§ **Requirement**:
What is needed is every line of the material that contains "TRIANGLE".

§ **Supplied information**:
****************************************

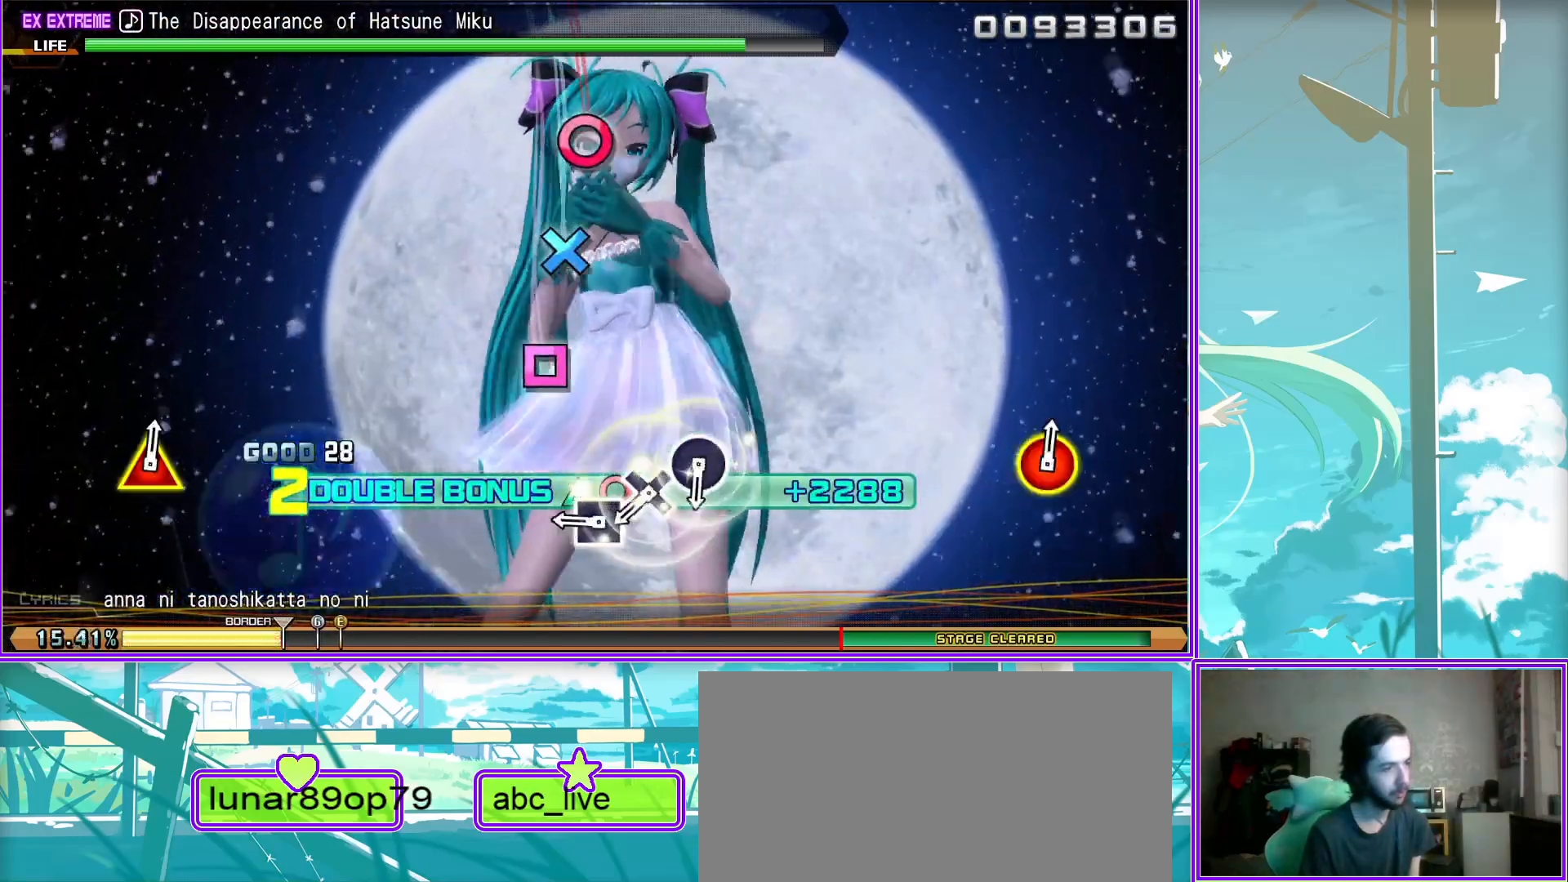
{"buttons": ["CIRCLE", "TRIANGLE", "L2"], "left_stick": "center", "right_stick": "center", "events": [[83, "CIRCLE", "up"], [450, "TRIANGLE", "down"], [483, "CIRCLE", "down"]]}
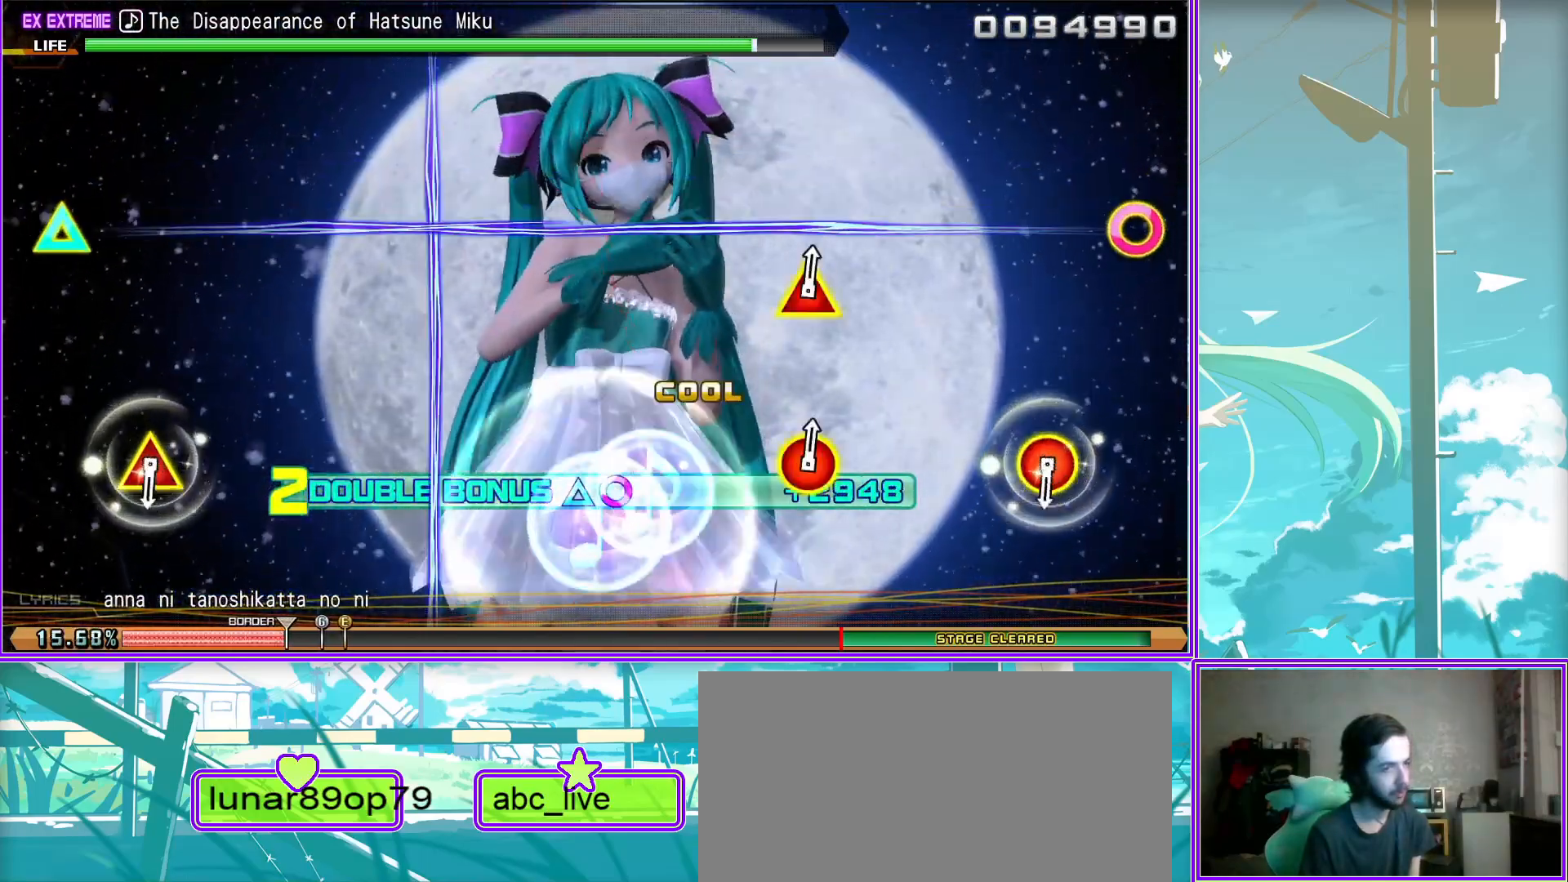
{"buttons": ["CIRCLE", "DPAD_UP"], "left_stick": "center", "right_stick": "center", "events": [[150, "TRIANGLE", "up"], [200, "CIRCLE", "up"], [267, "L2", "up"], [433, "DPAD_UP", "down"], [450, "CIRCLE", "down"]]}
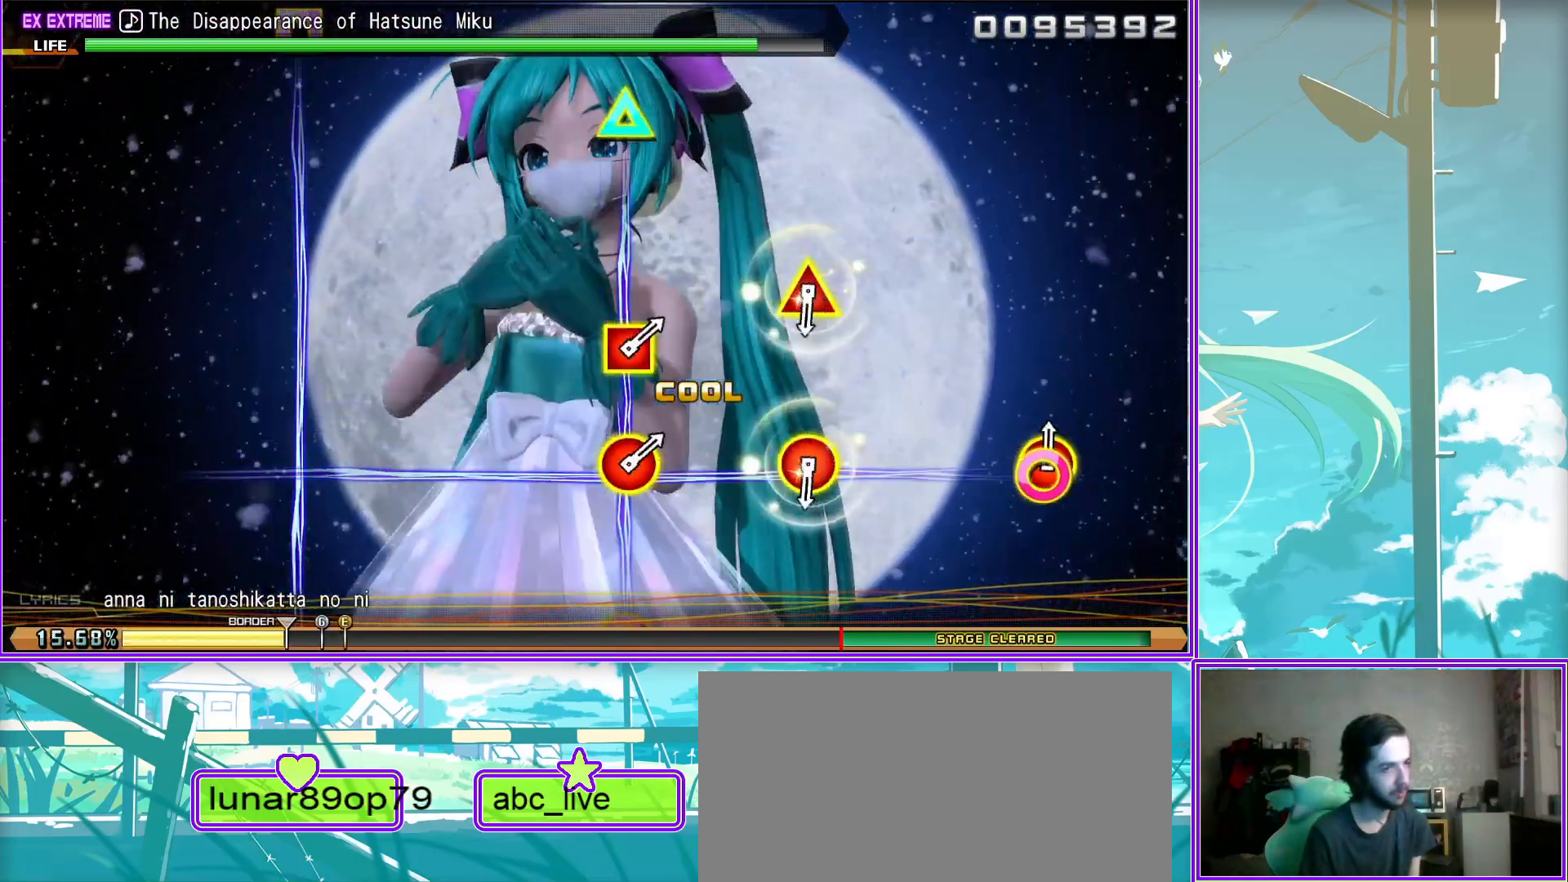
{"buttons": [], "left_stick": "center", "right_stick": "center", "events": [[150, "CIRCLE", "up"], [150, "DPAD_UP", "up"], [283, "DPAD_LEFT", "down"], [317, "CIRCLE", "down"], [450, "DPAD_LEFT", "up"], [500, "CIRCLE", "up"]]}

****************************************

§ **Answer space**:
{"buttons": ["CIRCLE", "TRIANGLE", "L2"], "left_stick": "center", "right_stick": "center", "events": [[83, "CIRCLE", "up"], [450, "TRIANGLE", "down"], [483, "CIRCLE", "down"]]}
{"buttons": ["CIRCLE", "DPAD_UP"], "left_stick": "center", "right_stick": "center", "events": [[150, "TRIANGLE", "up"], [200, "CIRCLE", "up"], [267, "L2", "up"], [433, "DPAD_UP", "down"], [450, "CIRCLE", "down"]]}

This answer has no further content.